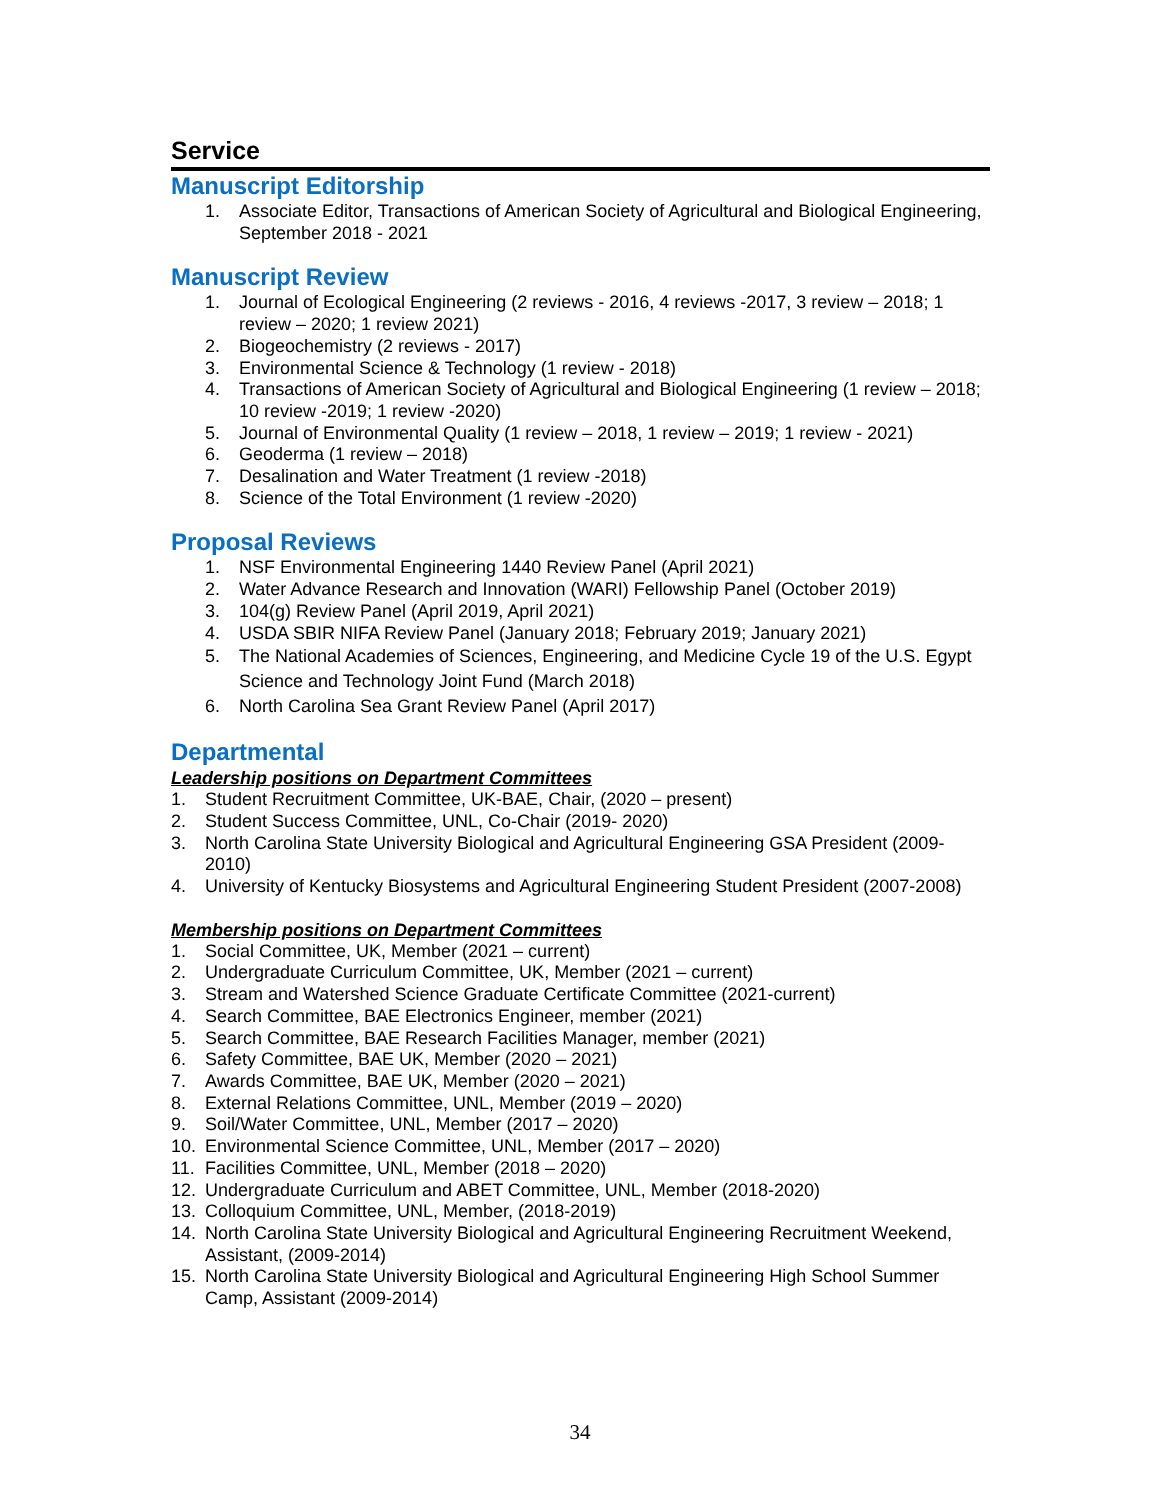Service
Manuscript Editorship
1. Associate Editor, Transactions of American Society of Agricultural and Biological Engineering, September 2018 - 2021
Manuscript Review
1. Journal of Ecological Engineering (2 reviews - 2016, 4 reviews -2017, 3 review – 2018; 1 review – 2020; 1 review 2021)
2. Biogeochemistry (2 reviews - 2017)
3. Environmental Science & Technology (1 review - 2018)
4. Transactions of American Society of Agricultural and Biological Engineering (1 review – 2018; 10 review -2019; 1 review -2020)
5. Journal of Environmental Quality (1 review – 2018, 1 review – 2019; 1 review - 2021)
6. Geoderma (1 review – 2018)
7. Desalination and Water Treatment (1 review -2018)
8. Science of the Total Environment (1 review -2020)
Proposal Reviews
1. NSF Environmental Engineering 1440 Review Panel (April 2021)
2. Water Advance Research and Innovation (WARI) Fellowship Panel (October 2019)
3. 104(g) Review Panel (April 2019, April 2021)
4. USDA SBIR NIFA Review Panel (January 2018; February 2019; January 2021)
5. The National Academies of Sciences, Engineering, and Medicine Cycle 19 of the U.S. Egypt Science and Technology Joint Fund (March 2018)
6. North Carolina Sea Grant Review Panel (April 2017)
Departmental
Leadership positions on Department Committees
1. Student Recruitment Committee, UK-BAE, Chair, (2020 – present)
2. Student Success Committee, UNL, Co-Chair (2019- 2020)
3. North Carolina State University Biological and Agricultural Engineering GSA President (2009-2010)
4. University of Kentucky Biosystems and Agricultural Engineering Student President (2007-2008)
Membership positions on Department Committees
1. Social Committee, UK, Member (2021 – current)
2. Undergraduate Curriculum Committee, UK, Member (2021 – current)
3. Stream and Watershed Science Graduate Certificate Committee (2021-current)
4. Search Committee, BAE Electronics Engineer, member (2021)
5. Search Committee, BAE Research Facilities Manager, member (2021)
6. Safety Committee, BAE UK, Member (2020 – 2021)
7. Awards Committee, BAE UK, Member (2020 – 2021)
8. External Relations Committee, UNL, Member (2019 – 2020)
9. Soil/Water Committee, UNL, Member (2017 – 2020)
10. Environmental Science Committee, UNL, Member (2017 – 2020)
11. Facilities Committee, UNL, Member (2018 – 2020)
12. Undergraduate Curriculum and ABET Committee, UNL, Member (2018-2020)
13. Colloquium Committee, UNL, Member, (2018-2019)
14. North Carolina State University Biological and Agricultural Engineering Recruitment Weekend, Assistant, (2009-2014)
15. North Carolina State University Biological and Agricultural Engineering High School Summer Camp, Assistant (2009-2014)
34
++++++++
= Problem to work on =
Return, word for word, each line from the line that contains "15. North Carolina" to the end of the listing above; include both end lines and nothing else.

= Answer space =
15. North Carolina State University Biological and Agricultural Engineering High School Summer Camp, Assistant (2009-2014)
34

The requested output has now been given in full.